Fated is overrated

Chapter 142



Lola POV

My heartbeat shoots through the roof and I feel my palms getting sweaty. This was what I have been waiting for. What I have asked from them for so long, what I wanted. So why doesn't it feel like that? Why does it feel like my heart is about to be ripped apart? 'Because you love them, you fool! Stop them!' Liberty yells at me. I gulp. Do I? 'YES YOU DO NOW STOP THEM!!'.

Both of them let out a deep sigh, before chorusing "I, Zeke/ Zane Nariva, acc-", but before they can finish, I find myself almost stumbling over my own feet in a rush to get to them. My hands are clasped tightly over both their mouths, before I can even come to terms with what I have just done, and why.

To say they look dumbfounded would be an understatement, they are looking at me as if they just witnessed burning water. Time seems to stand still as I try to find the words to say. What the hell do I say to them?!

'That you love them... Liberty deadpans, as if it were the most obvious answer in the world. But nothing about my situation with them is obvious. I even confuse myself.

"Lola?" Zane questions softly, as they remove my hands gently. "I... I...." I try to speak, but I can't find the words. I don't even understand it myself, so how could I explain it to them? "You don't want us to accept the rejection?" Zeke asks carefully, almost seeming afraid for my answer. I look into their eyes pleadingly, but still at a loss for words.

They both move closer carefully, until I am enveloped in a warm embrace. I allow myself to relax into their arms, inhaling their delicious scent deeply. "We are so sorry for everything Lola" "we will spend forever making it up to you if you'll let us"

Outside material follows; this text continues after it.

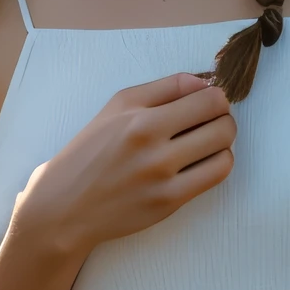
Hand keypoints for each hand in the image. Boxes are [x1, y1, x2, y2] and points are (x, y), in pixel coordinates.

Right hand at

"we will NEVER let you down again" they whisper into my ears, as I sink further into their embrace. For something that seemed so wrong for so long, it feels so right.Stop reading the wrong and incomplete storyline, j o b ni b.c om has the correct and complete book. "If you ever defend or choose someone else over me again, or make me feel like the third wheel again, I will nail both of your balls to the wall". They both chuckle, but I'm dead serious. I pull back slightly to be able to look at them. "That wasn't a joke" I raise an eyebrow.

"Oh we know!" Zane laughs, while tucking a strand of hair behind my ear. "You'll need to earn my trust. Trust isn't given, but earned. And as you broke my trust, it'll take some time" I mumble the last part.

They both smile slightly and nod at me, before pulling me in for another hug. Zeke is kissing the top of my head and inhaling my scent, while Zane is kissing my cheek softly, passionately. He trails his fingers across my neck, while his lips are still planting small kisses on my cheek.

I shiver at their touches, their scent, their close proximity, everything. I never knew a kiss on the cheek could feel so passionate, so intimate.

But here I am, practically putty in their hands from the combined sensations. What happened to the independent kickass brute I used to be? 'You still are. But even brutes need love. And lots and lots of steamy s*x' Liberty snickers in my mind.

I can feel she is over the moon right now, and I would be lying if I told you I wasn't enjoying this myself. I just don't want to be weak, I want to remain independent. 'Oh sweety, we are anything but weak, nor dependent. Just because you want them, doesn't mean you need them'.

I guess she is right. If you told me I would be enjoying embracing them a few weeks ago, I would have called you insane and laughed in your face.

But then I recall something from a few minutes ago, and I pull back slightly to ask them what is on my mind. "Hey, by the way, how were you 2 able to go past the force field?".

They look at each other questioningly, while I see their eyes glaze over. I wonder what they aren't telling me. "I don't know" Zeke shrugs, but he is clearly lying.

I raise my eyebrow and fold my arms across my chest, letting him know I am not buying it. And furthermore, I'm really annoyed about the fact that they are lying to my face unabashedly like this.

Right after we had made some progress too. They don't say anything more, so I ask "so that's the lie you are going to go with?". I can see the panic flare across Zane's face from the corner of my eye, seemingly pleading with Zeke to tell me the truth. But Zeke insists.

"It's not a lie, we were just able to push through, I am unsure why" he speaks casually, but I don't miss the small bobble of his throat after speaking. I chuckle humorlessly, while pulling back completely.

"Wow. I thought... I thought you wanted to start over and fix things between us? And right when I am accepting you both for the first time, you decide to blatantly lie to my face.

Your mom may be the one with the gifts to know for sure, but I am no fool. Except for thinking I should give you a chance, I guess". I hate to admit it, and this is exactly the reason I didn't want a mate, but this hurts.

It hurts they wouldn't trust me with their secrets. Especially considering they have been claiming to want me all this time. I turn to walk away, when Zane grabs my hand.